## [DATA FOR THIS EXERCISE]
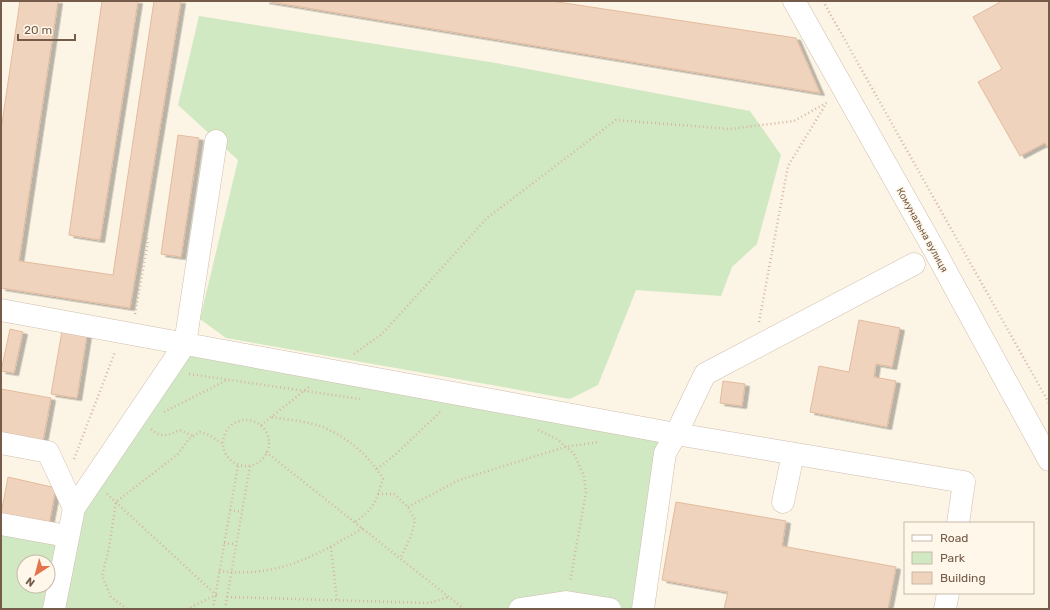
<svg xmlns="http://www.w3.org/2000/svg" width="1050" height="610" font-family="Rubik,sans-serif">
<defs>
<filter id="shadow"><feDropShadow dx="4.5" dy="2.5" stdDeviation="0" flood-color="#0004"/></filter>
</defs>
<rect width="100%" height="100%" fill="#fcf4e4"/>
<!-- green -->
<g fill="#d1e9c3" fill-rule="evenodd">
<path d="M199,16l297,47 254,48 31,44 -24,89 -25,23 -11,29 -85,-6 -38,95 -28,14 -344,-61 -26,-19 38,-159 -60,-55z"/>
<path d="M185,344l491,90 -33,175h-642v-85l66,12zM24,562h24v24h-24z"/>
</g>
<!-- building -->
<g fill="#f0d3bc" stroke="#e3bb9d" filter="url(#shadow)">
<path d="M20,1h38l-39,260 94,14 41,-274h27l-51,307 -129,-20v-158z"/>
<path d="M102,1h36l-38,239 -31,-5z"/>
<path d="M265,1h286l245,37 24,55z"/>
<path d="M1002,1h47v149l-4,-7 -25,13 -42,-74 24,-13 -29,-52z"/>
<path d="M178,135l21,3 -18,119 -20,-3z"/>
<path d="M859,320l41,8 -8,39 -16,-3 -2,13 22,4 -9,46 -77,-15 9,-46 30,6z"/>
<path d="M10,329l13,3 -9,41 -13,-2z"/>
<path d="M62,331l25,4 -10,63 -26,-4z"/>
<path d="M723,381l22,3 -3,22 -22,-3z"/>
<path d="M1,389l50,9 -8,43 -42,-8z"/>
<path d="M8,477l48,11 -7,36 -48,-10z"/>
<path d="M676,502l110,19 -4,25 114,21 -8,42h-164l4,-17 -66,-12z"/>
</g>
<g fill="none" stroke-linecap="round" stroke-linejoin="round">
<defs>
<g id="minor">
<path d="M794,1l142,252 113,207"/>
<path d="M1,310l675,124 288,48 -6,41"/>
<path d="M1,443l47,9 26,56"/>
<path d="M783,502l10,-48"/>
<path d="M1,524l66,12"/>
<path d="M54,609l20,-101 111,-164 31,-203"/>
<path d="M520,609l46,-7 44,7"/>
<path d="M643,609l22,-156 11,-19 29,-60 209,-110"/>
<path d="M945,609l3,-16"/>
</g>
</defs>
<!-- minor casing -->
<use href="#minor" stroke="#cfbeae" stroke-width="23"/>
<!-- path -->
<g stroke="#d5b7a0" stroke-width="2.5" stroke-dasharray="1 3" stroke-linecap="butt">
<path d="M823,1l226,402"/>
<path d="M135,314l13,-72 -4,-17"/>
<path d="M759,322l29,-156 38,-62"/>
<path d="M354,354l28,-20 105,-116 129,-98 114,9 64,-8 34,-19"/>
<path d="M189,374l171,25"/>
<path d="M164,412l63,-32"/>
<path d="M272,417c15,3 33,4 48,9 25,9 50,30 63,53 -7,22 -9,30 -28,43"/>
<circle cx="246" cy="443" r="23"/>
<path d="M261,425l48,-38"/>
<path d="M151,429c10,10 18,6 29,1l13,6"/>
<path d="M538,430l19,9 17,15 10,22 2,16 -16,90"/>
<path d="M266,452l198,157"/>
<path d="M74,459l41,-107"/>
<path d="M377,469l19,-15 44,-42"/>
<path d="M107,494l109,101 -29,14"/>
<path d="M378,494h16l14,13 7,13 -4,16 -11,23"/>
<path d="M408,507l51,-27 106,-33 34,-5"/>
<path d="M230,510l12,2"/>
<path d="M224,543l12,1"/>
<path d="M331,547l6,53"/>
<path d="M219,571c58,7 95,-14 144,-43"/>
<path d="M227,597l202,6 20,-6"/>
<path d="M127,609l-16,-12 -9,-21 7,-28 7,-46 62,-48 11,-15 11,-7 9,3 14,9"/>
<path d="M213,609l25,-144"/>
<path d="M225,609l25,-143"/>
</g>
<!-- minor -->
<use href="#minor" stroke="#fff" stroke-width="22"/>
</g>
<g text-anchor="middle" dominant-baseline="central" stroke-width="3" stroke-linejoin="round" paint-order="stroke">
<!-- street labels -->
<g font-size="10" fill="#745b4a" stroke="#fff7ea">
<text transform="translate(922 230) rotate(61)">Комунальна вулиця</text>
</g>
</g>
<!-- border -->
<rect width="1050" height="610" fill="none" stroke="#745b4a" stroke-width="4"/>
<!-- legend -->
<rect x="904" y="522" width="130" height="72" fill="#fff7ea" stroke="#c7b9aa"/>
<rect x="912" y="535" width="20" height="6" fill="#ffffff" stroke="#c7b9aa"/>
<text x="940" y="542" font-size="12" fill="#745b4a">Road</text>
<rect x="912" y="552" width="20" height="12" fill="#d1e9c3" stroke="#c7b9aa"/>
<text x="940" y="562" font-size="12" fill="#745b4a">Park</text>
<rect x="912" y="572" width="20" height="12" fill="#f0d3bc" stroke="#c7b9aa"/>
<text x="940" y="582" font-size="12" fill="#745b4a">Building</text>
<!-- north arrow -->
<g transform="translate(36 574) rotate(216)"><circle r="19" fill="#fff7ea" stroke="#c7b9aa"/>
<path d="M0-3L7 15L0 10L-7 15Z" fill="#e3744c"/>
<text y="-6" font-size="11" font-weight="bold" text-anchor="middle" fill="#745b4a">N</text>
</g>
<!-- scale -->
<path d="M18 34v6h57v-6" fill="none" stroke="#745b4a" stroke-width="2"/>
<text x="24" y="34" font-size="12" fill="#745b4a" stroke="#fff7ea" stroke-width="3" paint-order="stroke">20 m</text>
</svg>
==
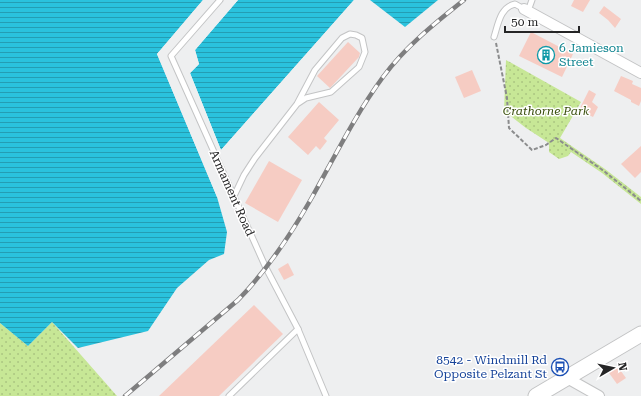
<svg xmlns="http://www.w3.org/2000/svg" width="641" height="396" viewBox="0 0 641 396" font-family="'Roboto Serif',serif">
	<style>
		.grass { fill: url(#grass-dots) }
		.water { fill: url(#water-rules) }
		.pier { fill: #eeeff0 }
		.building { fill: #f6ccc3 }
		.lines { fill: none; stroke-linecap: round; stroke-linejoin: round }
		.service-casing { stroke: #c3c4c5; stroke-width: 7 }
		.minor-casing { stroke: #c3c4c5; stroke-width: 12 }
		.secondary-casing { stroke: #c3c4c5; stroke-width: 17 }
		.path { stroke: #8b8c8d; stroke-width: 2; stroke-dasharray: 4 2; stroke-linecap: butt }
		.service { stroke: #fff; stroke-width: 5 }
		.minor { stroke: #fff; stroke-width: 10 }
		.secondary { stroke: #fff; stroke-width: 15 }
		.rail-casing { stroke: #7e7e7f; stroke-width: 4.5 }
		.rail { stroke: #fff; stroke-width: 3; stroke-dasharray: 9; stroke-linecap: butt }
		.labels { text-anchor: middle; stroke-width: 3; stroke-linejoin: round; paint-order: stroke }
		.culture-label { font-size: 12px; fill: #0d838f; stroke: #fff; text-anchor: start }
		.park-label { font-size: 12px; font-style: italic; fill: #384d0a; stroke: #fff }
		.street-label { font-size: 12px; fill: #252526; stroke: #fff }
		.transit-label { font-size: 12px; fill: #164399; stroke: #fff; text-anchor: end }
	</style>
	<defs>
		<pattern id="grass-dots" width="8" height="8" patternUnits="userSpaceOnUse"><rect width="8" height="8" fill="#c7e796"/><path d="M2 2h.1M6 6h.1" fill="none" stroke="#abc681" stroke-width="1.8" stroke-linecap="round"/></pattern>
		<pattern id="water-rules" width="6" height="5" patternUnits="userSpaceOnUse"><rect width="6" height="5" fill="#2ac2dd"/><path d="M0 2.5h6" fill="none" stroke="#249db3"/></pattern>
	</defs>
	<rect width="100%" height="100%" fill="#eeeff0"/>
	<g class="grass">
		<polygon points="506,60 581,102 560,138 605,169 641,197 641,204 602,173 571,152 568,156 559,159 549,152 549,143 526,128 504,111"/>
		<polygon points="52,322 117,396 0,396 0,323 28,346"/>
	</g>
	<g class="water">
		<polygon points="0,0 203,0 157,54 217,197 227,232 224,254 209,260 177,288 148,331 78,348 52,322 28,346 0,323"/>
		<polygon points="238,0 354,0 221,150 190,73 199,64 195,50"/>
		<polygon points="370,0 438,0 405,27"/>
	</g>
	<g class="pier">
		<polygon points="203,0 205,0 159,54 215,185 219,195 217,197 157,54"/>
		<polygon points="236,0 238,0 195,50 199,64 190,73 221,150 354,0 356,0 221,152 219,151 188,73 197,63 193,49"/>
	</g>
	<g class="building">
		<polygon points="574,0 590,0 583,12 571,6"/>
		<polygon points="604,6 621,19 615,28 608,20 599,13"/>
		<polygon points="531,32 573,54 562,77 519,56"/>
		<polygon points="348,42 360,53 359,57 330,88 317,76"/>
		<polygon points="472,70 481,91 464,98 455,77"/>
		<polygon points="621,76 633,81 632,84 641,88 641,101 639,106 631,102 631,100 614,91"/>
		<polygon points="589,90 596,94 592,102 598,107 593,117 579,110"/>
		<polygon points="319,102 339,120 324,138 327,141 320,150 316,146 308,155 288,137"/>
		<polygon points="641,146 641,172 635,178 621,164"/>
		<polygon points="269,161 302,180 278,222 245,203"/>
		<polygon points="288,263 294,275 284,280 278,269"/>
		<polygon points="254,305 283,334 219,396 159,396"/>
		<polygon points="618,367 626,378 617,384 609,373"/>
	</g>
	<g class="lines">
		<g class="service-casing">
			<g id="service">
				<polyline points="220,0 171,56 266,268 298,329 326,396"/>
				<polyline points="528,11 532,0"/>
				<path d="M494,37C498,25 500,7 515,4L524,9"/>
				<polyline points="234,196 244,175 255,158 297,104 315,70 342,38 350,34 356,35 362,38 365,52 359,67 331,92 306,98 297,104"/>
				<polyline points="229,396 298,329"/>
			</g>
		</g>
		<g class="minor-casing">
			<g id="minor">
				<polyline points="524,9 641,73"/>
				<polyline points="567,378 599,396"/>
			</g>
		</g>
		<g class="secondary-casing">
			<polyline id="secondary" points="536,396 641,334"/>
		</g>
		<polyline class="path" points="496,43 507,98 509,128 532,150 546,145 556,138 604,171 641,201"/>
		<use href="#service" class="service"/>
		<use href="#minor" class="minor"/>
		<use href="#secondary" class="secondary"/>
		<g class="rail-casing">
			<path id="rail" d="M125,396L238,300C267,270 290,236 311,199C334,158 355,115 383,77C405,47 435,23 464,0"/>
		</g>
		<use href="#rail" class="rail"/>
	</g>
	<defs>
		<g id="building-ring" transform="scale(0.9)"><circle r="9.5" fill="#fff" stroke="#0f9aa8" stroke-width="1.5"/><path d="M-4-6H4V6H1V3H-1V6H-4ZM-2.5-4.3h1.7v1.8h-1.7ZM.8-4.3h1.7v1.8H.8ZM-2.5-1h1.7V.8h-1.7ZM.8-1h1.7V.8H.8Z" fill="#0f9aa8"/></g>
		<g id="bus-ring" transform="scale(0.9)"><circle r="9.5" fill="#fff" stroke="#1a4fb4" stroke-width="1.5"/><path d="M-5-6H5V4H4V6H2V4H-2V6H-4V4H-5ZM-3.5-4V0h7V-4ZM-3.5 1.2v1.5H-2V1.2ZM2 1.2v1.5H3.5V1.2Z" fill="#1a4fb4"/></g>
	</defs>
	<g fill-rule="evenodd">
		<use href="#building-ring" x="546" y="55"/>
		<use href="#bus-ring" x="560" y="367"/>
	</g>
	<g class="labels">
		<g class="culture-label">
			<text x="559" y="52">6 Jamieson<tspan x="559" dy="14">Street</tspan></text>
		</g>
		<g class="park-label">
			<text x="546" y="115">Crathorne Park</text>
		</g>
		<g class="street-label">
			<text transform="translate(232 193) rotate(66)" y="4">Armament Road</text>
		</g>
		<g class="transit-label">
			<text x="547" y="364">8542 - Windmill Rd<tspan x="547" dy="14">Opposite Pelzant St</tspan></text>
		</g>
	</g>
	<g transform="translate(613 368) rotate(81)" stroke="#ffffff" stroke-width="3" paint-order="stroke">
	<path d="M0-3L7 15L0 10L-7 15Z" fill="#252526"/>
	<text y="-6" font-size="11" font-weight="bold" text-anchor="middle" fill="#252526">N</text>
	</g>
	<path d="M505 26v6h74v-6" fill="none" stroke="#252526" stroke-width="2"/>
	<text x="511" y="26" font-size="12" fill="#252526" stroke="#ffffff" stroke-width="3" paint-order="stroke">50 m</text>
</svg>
---
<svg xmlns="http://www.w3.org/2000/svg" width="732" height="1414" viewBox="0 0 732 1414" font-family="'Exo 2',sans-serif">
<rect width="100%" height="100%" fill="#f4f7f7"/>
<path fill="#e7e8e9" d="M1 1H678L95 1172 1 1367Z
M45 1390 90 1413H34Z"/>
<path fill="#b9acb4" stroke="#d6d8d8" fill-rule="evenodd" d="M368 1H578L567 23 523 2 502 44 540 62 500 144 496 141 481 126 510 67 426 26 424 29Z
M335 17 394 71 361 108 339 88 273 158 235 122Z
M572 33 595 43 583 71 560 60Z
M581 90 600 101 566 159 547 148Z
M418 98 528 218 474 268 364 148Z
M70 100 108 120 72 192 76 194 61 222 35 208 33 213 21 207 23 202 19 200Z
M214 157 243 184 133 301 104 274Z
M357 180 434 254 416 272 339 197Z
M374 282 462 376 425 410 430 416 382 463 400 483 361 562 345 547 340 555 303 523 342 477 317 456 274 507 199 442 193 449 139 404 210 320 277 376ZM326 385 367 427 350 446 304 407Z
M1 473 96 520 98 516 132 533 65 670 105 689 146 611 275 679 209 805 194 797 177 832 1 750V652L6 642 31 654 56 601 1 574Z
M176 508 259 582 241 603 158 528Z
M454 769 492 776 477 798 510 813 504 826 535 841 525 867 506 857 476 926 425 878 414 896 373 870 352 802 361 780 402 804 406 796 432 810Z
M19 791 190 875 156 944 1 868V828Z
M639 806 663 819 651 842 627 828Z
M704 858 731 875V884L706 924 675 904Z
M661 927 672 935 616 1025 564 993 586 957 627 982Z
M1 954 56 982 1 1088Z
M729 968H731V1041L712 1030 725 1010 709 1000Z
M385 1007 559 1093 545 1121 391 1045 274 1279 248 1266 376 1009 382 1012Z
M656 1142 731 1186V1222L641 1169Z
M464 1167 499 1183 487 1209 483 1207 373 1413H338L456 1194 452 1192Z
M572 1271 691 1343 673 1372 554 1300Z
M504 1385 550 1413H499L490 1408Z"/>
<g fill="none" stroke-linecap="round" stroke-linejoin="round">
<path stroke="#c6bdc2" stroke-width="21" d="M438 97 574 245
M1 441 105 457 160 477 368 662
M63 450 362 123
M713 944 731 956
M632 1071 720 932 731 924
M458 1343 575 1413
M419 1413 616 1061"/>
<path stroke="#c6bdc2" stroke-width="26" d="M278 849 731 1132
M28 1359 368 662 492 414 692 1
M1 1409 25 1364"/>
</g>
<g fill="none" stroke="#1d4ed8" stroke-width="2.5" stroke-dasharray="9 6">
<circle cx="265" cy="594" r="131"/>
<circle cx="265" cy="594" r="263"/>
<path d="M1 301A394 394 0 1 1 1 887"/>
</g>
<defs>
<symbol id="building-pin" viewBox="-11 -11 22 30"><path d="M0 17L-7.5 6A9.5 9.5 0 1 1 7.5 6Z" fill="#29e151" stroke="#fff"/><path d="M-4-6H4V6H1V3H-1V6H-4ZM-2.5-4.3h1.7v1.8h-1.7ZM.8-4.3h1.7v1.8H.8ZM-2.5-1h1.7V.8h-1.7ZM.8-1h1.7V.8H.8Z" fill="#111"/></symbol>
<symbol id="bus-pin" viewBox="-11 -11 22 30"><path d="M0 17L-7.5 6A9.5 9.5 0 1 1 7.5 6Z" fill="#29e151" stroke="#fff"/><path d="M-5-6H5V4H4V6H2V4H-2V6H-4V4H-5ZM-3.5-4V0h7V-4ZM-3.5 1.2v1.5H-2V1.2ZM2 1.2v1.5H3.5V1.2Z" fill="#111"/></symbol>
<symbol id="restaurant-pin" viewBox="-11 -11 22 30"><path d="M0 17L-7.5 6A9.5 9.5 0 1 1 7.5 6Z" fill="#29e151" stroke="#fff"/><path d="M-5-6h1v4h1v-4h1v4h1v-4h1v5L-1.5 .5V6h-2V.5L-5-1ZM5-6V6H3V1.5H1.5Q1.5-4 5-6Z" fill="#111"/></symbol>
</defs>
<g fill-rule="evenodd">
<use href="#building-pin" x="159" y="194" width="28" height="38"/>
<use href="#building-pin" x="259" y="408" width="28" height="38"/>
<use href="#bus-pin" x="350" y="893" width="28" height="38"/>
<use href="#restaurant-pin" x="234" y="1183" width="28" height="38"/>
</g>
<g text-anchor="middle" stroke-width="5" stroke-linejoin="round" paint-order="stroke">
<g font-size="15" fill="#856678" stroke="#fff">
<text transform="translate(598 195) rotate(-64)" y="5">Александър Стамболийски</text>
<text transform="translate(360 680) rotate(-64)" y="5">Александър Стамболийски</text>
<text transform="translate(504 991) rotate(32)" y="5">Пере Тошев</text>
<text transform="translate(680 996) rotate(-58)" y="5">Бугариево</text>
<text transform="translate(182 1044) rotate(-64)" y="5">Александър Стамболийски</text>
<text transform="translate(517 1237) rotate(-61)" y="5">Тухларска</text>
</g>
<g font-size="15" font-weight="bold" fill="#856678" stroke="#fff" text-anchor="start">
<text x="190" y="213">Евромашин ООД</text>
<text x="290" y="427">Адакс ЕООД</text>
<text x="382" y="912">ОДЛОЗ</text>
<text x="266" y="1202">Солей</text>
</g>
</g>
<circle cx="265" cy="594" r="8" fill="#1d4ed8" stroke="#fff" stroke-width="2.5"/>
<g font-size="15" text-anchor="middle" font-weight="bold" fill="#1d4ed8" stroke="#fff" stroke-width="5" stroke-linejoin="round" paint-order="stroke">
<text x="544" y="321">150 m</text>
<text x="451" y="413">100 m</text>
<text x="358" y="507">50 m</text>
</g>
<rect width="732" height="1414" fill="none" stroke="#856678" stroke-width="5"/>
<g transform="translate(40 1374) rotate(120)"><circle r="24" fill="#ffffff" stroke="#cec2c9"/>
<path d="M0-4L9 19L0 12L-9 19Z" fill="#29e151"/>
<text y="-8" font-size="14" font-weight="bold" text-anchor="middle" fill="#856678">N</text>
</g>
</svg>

## [EXERCISE GOAL]
Every line of the records that includes the word "filter" should be gathered.

## [WORKED SOLUTION]
<filter id="shadow"><feDropShadow dx="4.5" dy="2.5" stdDeviation="0" flood-color="#0004"/></filter>
<g fill="#f0d3bc" stroke="#e3bb9d" filter="url(#shadow)">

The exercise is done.